Kathy was great. "I love seamless-garmenters," she declared. "Seamless-garmenters make the best Pro-Lifers."

There are many things which make Kathy Sinnott a remarkable woman; her courage, her selflessness, her steadfast, deeply-held, humanitarian principles but most of all for me it's the internationalism of her Pro Life values. For Kathy, an injustice anywhere is an injustice everywhere and something she cannot tolerate.

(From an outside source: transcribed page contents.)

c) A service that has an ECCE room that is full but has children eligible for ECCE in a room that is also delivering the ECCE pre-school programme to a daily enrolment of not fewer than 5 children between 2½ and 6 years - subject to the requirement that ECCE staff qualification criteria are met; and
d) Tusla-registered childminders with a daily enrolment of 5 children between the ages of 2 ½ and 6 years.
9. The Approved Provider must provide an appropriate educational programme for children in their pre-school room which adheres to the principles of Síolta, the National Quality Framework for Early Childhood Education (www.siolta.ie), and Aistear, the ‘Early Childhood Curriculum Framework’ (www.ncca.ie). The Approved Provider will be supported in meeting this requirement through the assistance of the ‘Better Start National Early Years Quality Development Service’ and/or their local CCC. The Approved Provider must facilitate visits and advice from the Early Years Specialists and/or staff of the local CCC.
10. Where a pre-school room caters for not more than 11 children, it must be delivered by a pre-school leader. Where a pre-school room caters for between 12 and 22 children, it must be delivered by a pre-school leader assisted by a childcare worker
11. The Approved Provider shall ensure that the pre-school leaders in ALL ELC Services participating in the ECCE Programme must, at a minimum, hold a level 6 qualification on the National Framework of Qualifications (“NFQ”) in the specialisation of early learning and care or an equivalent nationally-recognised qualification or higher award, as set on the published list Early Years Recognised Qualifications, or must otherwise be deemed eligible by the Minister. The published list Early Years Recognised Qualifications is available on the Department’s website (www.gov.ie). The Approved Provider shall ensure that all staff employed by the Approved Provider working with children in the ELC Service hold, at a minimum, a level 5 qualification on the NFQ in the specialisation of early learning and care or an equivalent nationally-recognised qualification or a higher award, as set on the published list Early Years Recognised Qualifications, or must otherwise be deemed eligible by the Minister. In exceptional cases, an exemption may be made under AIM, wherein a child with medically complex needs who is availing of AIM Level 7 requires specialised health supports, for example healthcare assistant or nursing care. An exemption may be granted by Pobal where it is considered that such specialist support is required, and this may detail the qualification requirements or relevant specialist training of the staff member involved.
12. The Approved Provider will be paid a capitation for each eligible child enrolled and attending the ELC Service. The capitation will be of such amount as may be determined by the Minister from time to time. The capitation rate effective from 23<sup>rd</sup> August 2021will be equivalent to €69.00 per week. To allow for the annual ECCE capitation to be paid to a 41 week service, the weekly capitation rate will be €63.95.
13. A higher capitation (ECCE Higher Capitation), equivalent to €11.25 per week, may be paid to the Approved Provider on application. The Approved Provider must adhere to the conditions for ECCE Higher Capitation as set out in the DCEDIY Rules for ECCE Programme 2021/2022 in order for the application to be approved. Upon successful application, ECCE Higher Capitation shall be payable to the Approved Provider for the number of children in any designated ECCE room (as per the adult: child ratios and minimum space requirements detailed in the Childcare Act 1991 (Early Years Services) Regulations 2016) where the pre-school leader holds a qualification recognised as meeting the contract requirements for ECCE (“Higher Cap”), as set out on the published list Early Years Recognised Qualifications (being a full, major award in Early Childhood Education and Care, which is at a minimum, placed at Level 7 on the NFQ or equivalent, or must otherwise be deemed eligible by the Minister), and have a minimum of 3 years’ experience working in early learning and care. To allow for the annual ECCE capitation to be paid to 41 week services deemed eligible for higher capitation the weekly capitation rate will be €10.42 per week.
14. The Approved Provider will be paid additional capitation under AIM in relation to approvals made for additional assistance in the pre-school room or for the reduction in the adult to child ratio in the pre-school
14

Kathy, our hearts are with you.

Eternal rest grant unto him O Lord
And let perpetual light shine upon him
May his soul and the souls of all the faithful departed, through the mercy of God, rest in peace.

Saturday, October 03, 2009

Marek Edelman 1922 - 2009

It's with not a little emotion that I record that Marek Edelman, one of the most outstanding resistance fighters of World War II and the last living leader of the Warsaw Ghetto uprising has died.

Thanks to the heroism of Edelman and those like him, people like me, the descendents of those who were victims of Nazi brutality are alive today. Edelman's unforgettable example, of steadfast courage, of defiant resistance to evil - he was in his early twenties when he fought in the Warsaw Ghetto - will be a constant inspiration to anti-fascists everywhere.

May God bless him. Requiescat in Pace.